With five days of festivities, Diwali is one of the major Indian holidays. It serves as a time to pray, remember, and reflect on life and its gift. In celebration, everyone gives each other gifts and eats big meals together while spending time with family.

The holiday occurs during the holy month of Kartik, which usually falls between the middle of October and lasts until the beginning of November, because of the lunar model of the Hindu calendar. People gather and light candles because Diwali “celebrates the festival of lights,” Vuppalapati explained.

“It represents the triumph of good over evil and shows people that there is good in life,” she said.

During the five days that the holiday lasts, women traditionally dress in sarees while men dress in kurtas and dhotis. They also eat traditional Indian dishes like Mithai which translates to sweets.

Because of how busy college students can get and the distance they are from family, the celebrations can often feel different for many students. The ISA’s Diwali event is a way to bring a more traditional experience closer to students.

“I decided to celebrate and host this event for students on and off campus for those who wanted to learn more about Diwali—one of our major holidays.

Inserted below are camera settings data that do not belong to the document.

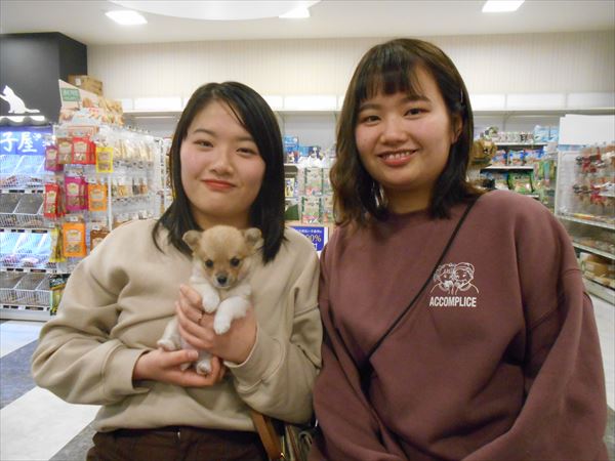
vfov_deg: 53.1
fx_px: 462
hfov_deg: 67.3
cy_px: 230
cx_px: 308
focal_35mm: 26
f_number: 3.2
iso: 800
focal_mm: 4.6
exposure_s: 1/100
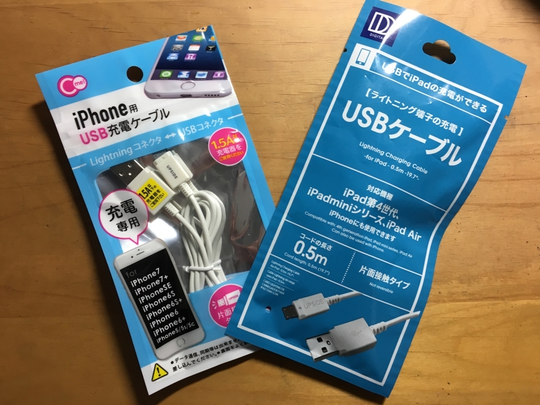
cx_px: 270
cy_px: 202
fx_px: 452
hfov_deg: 61.7
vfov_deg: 48.2
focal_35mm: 29
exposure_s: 1/30
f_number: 2.2
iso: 50
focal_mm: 4.15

This event will also bring people together who feel like they are ''losing'' some traditions,” Vuppalapati said.

She recounted her love for Diwali and said that the event fulfills her own desire to feel connected to her community.

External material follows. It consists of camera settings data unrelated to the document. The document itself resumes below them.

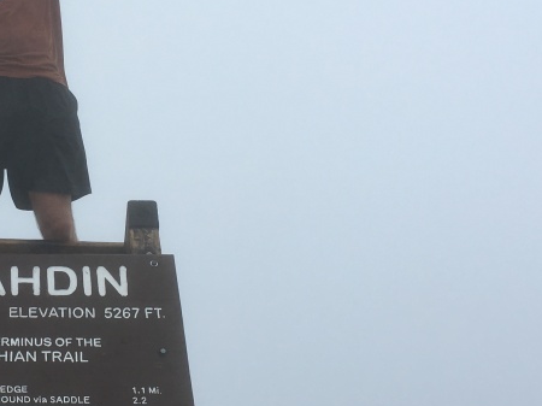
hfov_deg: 28.2
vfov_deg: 22.2
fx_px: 1033
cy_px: 189
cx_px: 46
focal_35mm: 66
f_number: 2.2
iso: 25
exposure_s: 1/705
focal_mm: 4.15
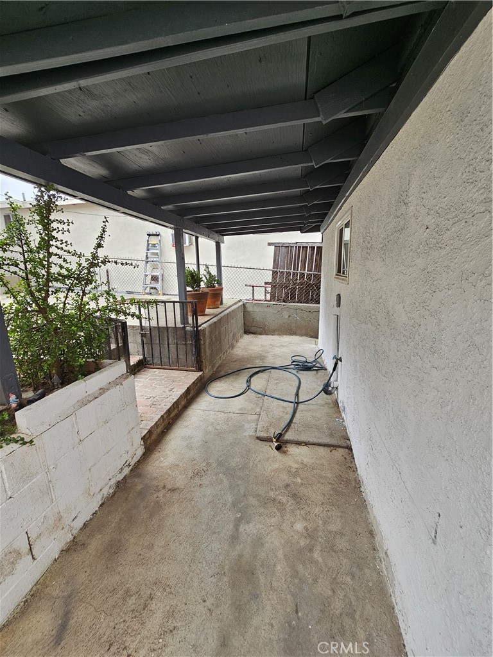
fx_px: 247
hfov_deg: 89.9
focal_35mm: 13
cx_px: 246
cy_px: 328
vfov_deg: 106.2
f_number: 2.2
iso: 50
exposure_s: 1/205
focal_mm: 2.2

 “With the majority of my family living in India, it gives me a sense of connection. It’s something I can relate to with the people in India because they do the same exact things over there that we do here,” she said

 The event will feature traditional Indian dishes and there will be a dance performance. Other activities include origami and games with prizes for the winner.

“In life itself, we tend to always think of the bad and stressful situations so it’s always good to think about the good that’s happening around us.”